While upstream gifting can be an effective strategy for such investors, it does not come without risk. Upon gifting, the parent or grandparent now owns the appreciated asset(s), giving them the legal right to utilize, sell, give away, or pass them on to someone else. The gifter may have a reasonable expectation that the original asset may come back to them via an inheritance, but there can be no element of compulsion – they cannot, and nor should they, “force” the recipient to name the gifter as the inheritor of the asset – therefore close family ties are important.
An upstream gifting strategy has gift and estate tax implications as well. The initial upstream gift does not attract any gift tax if the gifter has unused Gift and Estate Tax Lifetime Exemption – this is currently over $12M per person – the upstream strategy uses part of this exemption – so a gifter needs to consider if they have sufficient excess of this Exemption Amount to cover the gift and their taxable estate when they themselves pass. If you expect your estate to be close to the exemption amount when you pass, upstream gifting may not be a good strategy for you. It is also important to consider that the federal estate / gift tax exemption amount is scheduled to reduce to approximately $6M per person in 2026.

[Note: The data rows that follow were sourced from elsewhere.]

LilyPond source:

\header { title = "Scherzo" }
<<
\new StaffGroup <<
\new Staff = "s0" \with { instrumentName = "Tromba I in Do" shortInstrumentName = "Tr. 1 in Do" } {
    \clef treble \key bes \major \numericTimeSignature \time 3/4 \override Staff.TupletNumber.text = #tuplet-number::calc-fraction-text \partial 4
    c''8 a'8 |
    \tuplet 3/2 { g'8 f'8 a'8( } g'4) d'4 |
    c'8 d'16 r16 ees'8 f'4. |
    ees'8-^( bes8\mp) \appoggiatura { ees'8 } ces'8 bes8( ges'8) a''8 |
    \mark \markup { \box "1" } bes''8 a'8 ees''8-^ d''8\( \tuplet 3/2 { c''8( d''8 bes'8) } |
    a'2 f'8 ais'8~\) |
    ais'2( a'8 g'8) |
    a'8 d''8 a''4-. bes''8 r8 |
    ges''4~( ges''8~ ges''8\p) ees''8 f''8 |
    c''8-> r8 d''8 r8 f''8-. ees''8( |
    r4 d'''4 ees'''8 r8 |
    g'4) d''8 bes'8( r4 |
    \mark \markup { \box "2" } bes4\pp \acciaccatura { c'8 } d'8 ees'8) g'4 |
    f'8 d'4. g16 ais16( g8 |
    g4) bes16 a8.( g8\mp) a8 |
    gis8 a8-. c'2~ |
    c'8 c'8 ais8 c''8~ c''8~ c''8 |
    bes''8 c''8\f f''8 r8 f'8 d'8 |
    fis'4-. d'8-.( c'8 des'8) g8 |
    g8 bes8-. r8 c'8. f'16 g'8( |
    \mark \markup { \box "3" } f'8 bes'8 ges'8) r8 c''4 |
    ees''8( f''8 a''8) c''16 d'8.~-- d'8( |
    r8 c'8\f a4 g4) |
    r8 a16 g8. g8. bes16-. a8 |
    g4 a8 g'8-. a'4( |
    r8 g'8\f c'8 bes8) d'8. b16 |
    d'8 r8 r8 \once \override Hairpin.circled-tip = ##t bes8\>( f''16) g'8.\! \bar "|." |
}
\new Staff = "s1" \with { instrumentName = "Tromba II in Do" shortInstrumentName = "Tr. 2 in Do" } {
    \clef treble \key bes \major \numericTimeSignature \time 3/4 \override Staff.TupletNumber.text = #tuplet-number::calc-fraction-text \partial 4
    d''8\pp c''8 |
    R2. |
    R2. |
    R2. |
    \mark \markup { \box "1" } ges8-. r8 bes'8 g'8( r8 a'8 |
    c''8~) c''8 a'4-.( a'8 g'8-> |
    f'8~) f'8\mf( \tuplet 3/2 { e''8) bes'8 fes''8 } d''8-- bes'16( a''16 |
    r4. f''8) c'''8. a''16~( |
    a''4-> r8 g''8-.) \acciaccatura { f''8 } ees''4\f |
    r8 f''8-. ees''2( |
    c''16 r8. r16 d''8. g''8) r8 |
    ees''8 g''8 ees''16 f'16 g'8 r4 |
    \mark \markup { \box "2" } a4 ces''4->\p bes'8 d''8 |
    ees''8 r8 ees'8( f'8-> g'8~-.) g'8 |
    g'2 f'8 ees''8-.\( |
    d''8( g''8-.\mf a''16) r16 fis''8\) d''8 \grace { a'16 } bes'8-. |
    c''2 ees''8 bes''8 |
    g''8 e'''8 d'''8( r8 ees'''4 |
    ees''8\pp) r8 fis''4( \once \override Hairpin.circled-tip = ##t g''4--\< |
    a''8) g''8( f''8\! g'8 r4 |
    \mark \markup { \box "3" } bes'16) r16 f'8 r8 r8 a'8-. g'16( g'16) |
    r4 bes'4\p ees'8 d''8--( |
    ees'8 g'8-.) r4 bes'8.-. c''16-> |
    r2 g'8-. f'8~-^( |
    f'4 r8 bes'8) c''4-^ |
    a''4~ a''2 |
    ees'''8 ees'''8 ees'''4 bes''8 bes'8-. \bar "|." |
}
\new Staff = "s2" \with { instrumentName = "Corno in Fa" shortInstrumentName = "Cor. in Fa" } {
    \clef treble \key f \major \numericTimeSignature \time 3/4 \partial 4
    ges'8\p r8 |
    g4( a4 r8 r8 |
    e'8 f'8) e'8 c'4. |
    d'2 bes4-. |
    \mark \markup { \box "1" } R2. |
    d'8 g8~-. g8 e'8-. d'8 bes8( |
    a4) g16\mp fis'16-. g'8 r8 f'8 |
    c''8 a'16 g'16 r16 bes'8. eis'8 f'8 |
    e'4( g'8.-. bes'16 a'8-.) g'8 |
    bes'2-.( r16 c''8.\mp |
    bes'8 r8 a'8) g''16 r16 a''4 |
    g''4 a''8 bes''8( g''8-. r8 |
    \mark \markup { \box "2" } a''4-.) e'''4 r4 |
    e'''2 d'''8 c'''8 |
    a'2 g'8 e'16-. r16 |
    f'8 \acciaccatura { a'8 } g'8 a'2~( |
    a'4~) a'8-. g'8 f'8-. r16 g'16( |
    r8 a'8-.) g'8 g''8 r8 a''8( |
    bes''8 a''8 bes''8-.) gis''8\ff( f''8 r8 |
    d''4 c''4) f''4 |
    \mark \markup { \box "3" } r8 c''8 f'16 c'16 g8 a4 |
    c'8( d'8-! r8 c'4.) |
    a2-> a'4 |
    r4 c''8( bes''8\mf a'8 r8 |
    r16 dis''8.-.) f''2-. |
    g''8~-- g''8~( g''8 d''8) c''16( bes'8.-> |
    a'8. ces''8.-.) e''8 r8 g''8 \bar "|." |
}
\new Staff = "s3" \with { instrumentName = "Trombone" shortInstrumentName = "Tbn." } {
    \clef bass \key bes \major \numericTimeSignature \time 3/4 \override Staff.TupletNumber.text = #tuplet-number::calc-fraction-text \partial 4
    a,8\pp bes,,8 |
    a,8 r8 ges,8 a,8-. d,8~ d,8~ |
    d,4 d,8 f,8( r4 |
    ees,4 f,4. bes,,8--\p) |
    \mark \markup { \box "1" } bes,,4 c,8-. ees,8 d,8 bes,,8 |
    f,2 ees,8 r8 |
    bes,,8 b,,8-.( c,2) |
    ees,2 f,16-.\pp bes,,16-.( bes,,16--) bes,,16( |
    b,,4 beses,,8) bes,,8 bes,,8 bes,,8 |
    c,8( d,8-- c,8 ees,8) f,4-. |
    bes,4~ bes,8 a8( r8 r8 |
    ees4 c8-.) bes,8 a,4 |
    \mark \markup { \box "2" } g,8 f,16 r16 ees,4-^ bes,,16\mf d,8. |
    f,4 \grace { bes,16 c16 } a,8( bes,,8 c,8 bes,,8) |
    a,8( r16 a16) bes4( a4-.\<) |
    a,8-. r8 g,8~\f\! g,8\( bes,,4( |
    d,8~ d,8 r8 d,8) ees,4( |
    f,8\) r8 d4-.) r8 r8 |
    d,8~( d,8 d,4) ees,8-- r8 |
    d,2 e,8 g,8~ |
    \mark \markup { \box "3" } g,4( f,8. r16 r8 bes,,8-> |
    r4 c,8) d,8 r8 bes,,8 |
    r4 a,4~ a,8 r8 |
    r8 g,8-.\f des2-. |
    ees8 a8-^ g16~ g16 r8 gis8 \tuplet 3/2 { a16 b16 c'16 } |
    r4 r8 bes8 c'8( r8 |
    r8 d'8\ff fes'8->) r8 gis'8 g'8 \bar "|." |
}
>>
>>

- Differences in marginal capital gains rates between gifter and elderly recipient if the asset is to be sold and used for living expenses.
- Ensuring the step-up in basis is applied if the asset is held and passed on at death.
- Gifting uses a portion of your Lifetime Exemption Amount, currently $12M per person and moving to $6M per person starting in 2026.
- The will of the recipient needs to be carefully drafted and may need to be revised after the upstream gift.
- A close relationship between the gifter and elderly recipient must be maintained.
- The elderly recipient should be in good health – if the elderly recipient dies within one year of receiving the gift, the step-up in basis at death may be denied.
- The Lifetime Exemption Amount of the elderly recipient would also need to be considered to ensure that there is no estate tax due upon passing.
Upstream gifting is a strategic method to provide income tax and estate tax advantages for your family, while allowing multiple generations to participate in wealth-transfer planning.